YOUR INSTRUCTIONS
Output exactly the lines from the one with "ring pip: (64, 166)" through the last line of the data below, both included, and nothing more.

(Collected data)
★ ★ ★ ★ ★ ★ ★

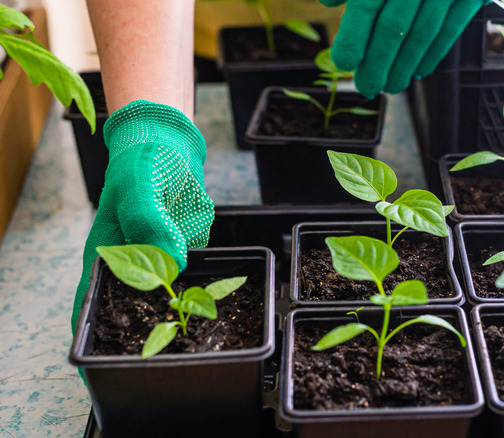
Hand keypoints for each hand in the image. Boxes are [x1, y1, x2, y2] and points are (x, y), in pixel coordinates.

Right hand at [71, 101, 213, 331]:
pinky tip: (212, 301)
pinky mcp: (183, 252)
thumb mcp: (139, 187)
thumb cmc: (141, 164)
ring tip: (193, 335)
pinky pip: (192, 278)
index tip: (99, 366)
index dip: (91, 336)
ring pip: (166, 297)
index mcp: (106, 254)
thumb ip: (149, 223)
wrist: (171, 147)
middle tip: (166, 350)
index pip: (90, 304)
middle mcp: (130, 263)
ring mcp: (158, 259)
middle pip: (132, 307)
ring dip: (177, 313)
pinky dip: (201, 291)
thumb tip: (171, 261)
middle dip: (146, 331)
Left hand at [321, 0, 488, 96]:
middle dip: (378, 62)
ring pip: (424, 31)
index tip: (345, 62)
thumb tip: (326, 1)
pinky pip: (453, 26)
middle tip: (367, 86)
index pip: (367, 3)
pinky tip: (420, 69)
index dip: (355, 36)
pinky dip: (435, 51)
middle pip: (395, 25)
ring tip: (391, 86)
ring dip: (405, 65)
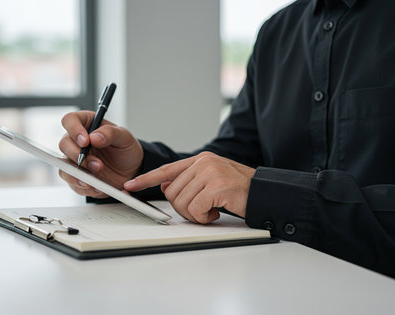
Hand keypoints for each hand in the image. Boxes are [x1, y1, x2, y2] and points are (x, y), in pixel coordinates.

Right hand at [58, 110, 142, 197]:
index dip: (74, 130)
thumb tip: (94, 137)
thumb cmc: (125, 149)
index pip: (70, 120)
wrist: (131, 169)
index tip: (85, 141)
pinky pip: (72, 182)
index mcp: (86, 124)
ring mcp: (74, 159)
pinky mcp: (76, 176)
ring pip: (64, 166)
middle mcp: (76, 141)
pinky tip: (97, 188)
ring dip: (79, 174)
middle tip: (98, 165)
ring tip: (96, 179)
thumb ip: (110, 133)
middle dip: (79, 156)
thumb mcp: (124, 137)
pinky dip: (84, 187)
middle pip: (64, 144)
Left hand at [124, 152, 255, 223]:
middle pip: (172, 192)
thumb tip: (166, 186)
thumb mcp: (212, 181)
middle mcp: (204, 163)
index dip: (146, 179)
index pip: (167, 170)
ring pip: (182, 202)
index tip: (131, 186)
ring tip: (211, 211)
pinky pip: (195, 209)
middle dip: (183, 208)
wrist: (264, 193)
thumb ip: (189, 181)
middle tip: (201, 210)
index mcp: (201, 160)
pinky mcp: (217, 186)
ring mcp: (210, 173)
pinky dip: (204, 217)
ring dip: (195, 214)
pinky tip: (216, 213)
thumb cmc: (238, 190)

★ ★ ★ ★ ★ ★ ★

REPLY TO THE TASK
ring pip: (64, 166)
middle mcp: (76, 141)
pinky tip: (97, 188)
ring dip: (79, 174)
middle tip: (98, 165)
ring tip: (96, 179)
thumb ip: (110, 133)
middle dip: (79, 156)
thumb mcp: (124, 137)
pinky dip: (84, 187)
middle pip: (64, 144)
Left hand at [124, 152, 255, 223]:
middle pip: (172, 192)
thumb tip: (166, 186)
thumb mcp: (212, 181)
middle mcp: (204, 163)
index dip: (146, 179)
index pip: (167, 170)
ring pip: (182, 202)
index tip: (131, 186)
ring tip: (211, 211)
pinky pip: (195, 209)
middle dip: (183, 208)
wrist: (264, 193)
thumb ip: (189, 181)
middle tip: (201, 210)
index mcp: (201, 160)
pinky mcp: (217, 186)
ring mcp: (210, 173)
pinky dip: (204, 217)
ring dip: (195, 214)
pinky tip: (216, 213)
thumb cmc: (238, 190)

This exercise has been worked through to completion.